Freundinnen beim Fußball

„Wir fragen am Schuljahresanfang, wer Lust hat mitzumachen“, sagt Heinl, „mittlerweile kennen uns die Lehrer so gut, dass sie Empfehlungen geben. Es kommt ja nicht darauf an, gut Fußball zu spielen.“ Dennoch melden sich vor allem Jungs. Auf der Wiese neben der Bibliothek am Luisenbad fällt ein dünnes Mädchen mit langen dunkelblonden Locken auf zwischen den kräftigeren und größeren Jungen. Emine heißt sie, ist erst neun Jahre alt – und geht in die 4. Klasse. „Ich glaube, die haben mich gefragt, weil sie Mädchen brauchten“, sagt sie. „Dann habe ich es probiert. Jetzt spiele ich immer mit. Ich habe auch Freundinnen hier beim Fußball.“ Sind die Jungs nicht zu brutal? „Ja, manchmal schießen sie so harte Bälle.“ Aber Emine trägt Schienbeinschoner.

Wie auch Sofjan, dessen Familie aus Mazedonien stammt, Zejlko Ristic weist extra darauf hin, wie geschickt der Junge spielt. Nervt Sofjan das nicht, dass er Fußball nur zusammen mit Deutsch bekomme? „Nein!“, antwortet der Elfjährige schnell und ernst, „das macht ja auch Spaß. Und in ‚Gespräche führen‘ bin ich schon viel besser geworden, sagt mein Lehrer.“ Hamid, 12 Jahre alt, ist mit seiner Familie vor zweieinhalb Jahren aus Afghanistan gekommen, aus Herat, einem Ort, den man in Europa aus den Nachrichten kennt. „Da waren die Taliban, aber die sind jetzt in Pakistan“, sagt er. „Vielleicht fahren wir im Sommer hin. Ich habe noch Onkel dort.“ In seiner Familie spricht er jetzt am besten Deutsch.

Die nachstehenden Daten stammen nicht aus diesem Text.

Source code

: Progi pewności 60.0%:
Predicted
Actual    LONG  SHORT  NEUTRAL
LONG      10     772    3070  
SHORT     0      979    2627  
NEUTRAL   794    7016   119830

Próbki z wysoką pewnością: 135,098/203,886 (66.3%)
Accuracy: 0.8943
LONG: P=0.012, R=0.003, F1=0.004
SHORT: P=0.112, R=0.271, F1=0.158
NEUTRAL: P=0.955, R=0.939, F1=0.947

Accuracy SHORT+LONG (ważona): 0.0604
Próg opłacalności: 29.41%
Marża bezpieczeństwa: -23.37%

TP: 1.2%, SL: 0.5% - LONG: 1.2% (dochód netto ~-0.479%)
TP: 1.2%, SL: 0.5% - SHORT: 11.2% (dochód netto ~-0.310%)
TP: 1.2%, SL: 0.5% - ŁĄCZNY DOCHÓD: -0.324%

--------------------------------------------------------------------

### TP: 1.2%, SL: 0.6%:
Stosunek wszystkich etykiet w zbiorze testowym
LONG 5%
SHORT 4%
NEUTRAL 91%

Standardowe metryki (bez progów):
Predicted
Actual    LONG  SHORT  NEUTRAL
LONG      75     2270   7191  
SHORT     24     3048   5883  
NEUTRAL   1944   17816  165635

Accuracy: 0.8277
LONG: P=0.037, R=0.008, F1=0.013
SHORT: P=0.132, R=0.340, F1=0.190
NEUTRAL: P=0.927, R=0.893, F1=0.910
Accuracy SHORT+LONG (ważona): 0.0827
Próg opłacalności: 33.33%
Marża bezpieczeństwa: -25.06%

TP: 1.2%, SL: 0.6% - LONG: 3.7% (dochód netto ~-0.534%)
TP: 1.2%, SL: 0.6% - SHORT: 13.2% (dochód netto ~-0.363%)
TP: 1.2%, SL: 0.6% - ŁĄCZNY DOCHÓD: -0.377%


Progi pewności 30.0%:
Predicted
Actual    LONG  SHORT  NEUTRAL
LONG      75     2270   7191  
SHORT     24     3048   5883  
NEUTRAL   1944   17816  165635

Vom 23. bis 25. Mai fährt er mit den anderen zum nationalen „Fußball trifft Kultur“-Turnier. Die Begegnung der mittlerweile 350 Kinder wird jedes Jahr in einer anderen Stadt ausgerichtet. Letztes Jahr war es Stuttgart, diesmal trifft man sich in Hamburg. Vermutlich kennt Hamid in seiner Familie nicht nur Berlin am besten, sondern sogar Deutschland.